La qualité des graphismes est-elle encore un critère de distinction des jeux ?
Longtemps, les développeurs ont tenté de repousser les limites graphiques de leurs jeux. Aujourd'hui, avec le développement technologique, il est plus en plus difficile d'impressionner les joueurs -- il faut donc se démarquer autrement.
Dans l'histoire, la plupart des arts graphiques ont suivi la même évolution : d'abord schématiques, ils se sont faits de plus en plus réalistes jusqu'au dépassement de cette quête du réalisme au profit d'une forme d'abstraction. Plus concrètement et de façon très raccourcie, les arts dits primitifs (symbolistes) ont laissé place à des oeuvres graphiques cherchant à retranscrire de plus en plus fidèlement la réalité au fil des siècles, jusqu'à l'apparition de la photographie (la définition même de la représentation de la réalité) encourageant alors les artistes à « interpréter » plus qu'à « représenter » (via les arts abstraits).
Le jeu vidéo semble suivre sensiblement la même évolution. Les premiers jeux étaient graphiquement très schématiques (les deux barres et le carré de Pong symbolisant une partie de tennis, par exemple) pour gagner progressivement en réalisme au gré du développement technologique. Aujourd'hui, les jeux sont de plus en plus le reflet fidèle de la réalité, au point que certains optent déjà pour des graphismes plus stylisés (des graphismes « cartoon » ou en cell-shading) et que d'autres s'interrogent sur la capacité des graphismes à encore impressionner les joueurs. C'est manifestement le sens de la réflexion de Nicolas Schulz, ingénieur chez Crytek qu'on connait notamment pour être à l'origine du CryEngine et qu'on sait particulièrement attentif à la qualité graphique de ses jeux.
On s'en souvient, en 2007, le studio signait le premier Crysis et à l'époque, le jeu impressionnait par ses graphismes. Le même phénomène serait-il toujours possible aujourd'hui ? La qualité des graphismes est-elle encore un critère suffisant pour qu'un jeu se démarque de ses concurrents ? À l'occasion du lancement de Ryse, le prochain jeu de Crytek, Nicolas Schulz répond à DSOGaming.

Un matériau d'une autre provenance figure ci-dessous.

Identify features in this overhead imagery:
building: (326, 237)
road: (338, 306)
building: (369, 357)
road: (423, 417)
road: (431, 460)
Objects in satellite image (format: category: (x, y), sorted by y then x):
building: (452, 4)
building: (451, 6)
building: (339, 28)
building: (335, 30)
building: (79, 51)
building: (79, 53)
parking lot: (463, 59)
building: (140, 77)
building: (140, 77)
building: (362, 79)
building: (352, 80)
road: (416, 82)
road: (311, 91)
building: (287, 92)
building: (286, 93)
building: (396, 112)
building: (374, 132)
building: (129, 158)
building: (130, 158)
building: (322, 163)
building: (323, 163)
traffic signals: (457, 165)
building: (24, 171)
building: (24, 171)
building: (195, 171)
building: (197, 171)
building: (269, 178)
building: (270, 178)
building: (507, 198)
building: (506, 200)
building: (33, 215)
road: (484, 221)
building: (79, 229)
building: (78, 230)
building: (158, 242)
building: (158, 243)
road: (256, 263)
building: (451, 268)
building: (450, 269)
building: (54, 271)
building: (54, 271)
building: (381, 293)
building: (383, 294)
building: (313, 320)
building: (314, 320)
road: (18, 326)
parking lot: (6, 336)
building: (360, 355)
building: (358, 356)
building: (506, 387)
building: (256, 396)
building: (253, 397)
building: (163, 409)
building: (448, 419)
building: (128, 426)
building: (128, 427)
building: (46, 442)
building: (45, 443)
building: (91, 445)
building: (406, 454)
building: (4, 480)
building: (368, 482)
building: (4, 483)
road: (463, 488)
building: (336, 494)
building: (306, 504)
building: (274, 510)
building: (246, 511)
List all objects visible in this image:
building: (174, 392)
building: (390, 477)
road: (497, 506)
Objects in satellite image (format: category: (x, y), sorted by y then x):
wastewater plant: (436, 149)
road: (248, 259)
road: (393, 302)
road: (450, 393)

Nicolas Schulz : Je pense qu'avec le rendu des matériaux, la qualité des effets de lumières ou des animations faciales, Ryse repousse encore un petit peu le niveau des graphismes en temps réel. Pour autant, d'un point de vue plus global, contrairement à l'époque du premier Crysis, en tant qu'industrie, nous avons atteint aujourd'hui un niveau de qualité tel qu'il est de plus en plus difficile de réellement impressionner les joueurs. Ceci dit, il reste sans doute encore quelques secteurs à explorer et nous continuerons à repousser les limites autant que possible.
On comprend bien le point de vue de l'ingénieur qui prêche pour sa paroisse (et les atouts historiques de son studio). On comprend tout autant que la seule qualité graphique ne suffit sans doute plus à se démarquer : elle reste une exigence, mais tellement généralisée grâce à la démocratisation des moteurs de jeu qu'elle ne suffit plus, à elle seule, à se démarquer de la concurrence. C'est sans doute tant mieux pour les adeptes de gameplay efficace (c'est le critère qui permet de se distinguer), mais peut-être aussi pour les joueurs qui attachent de l'importance aux graphismes puisque la quête de réalisme pourrait laisser place à une plus grande créativité graphique dans les jeux.